Claude’s company, Claude Neon Lighting Inc., introduced neon signs to North America in 1923; the Packard Car Company had the first. Dubbed “liquid fire” they were an instant hit. Over the next few years techniques were developed for making hundreds of colours using combinations of different gasses, coloured glass and fluorescent coatings. So-called neon signs popped up everywhere and Claude Neon Lighting Inc. received a license fee for every single one of them. Their patent expired in 1931, which reduced the cost and opened the way for more companies to start producing signs. Neon took over New York City’s Times Square; the skyline of Las Vegas was made up entirely of spectacular neon signs.
They’ve almost disappeared over the last 30 or 40 years, LEDs are taking over, but now many are being restored and treasured as commercial art. The fabulous sign on the old Geneva Theatre here in Orillia is a perfect example. Three museums in the United States are dedicated solely to neon lighting, both vintage signs and modern artistic work.

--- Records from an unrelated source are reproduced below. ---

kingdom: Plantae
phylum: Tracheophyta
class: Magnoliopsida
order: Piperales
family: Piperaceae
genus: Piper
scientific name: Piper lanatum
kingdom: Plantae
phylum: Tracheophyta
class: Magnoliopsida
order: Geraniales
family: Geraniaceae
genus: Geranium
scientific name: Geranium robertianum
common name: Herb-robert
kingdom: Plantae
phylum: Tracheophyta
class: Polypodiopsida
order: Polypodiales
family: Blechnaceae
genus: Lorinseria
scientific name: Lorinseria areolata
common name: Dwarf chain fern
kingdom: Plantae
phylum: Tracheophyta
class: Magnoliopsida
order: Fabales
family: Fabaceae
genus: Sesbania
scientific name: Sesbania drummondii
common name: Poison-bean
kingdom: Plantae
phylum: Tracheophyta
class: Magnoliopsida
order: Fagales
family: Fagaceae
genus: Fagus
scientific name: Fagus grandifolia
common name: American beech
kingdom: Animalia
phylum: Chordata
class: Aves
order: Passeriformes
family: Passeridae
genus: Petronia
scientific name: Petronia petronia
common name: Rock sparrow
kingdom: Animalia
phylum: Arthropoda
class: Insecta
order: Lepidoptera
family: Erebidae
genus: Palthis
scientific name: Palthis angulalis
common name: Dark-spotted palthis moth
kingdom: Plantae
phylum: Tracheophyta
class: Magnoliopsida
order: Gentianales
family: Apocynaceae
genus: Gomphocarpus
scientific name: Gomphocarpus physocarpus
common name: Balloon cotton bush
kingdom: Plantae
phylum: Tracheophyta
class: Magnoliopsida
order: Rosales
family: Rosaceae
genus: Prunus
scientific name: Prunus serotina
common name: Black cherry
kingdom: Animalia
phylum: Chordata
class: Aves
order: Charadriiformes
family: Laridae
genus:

As much as we now admire these amazing signs, it’s just about impossible to collect the big ones, we settle for pictures of them. We can, however, collect the smaller signs that hung in windows. Neon beer signs were so prevalent that the word neon is synonymous with a bar, at least in country music. It’s a bit of a myth because even though lit beer signs were in every bar in the 1940s to 1960s, very few were neon; they only started to appear in mass quantities in the 1980s. The early ones usually need some restoration (the power transformers dry out) but the later ones should have a lot of life left in them and they add a nice touch to the home bar or man-cave. They can be easily found for under $300.
Besides, you can explain it’s not just a beer sign; it’s homage to a venerable craft and part of a chain of scientific discoveries that had a profound effect on just about everything in our modern world.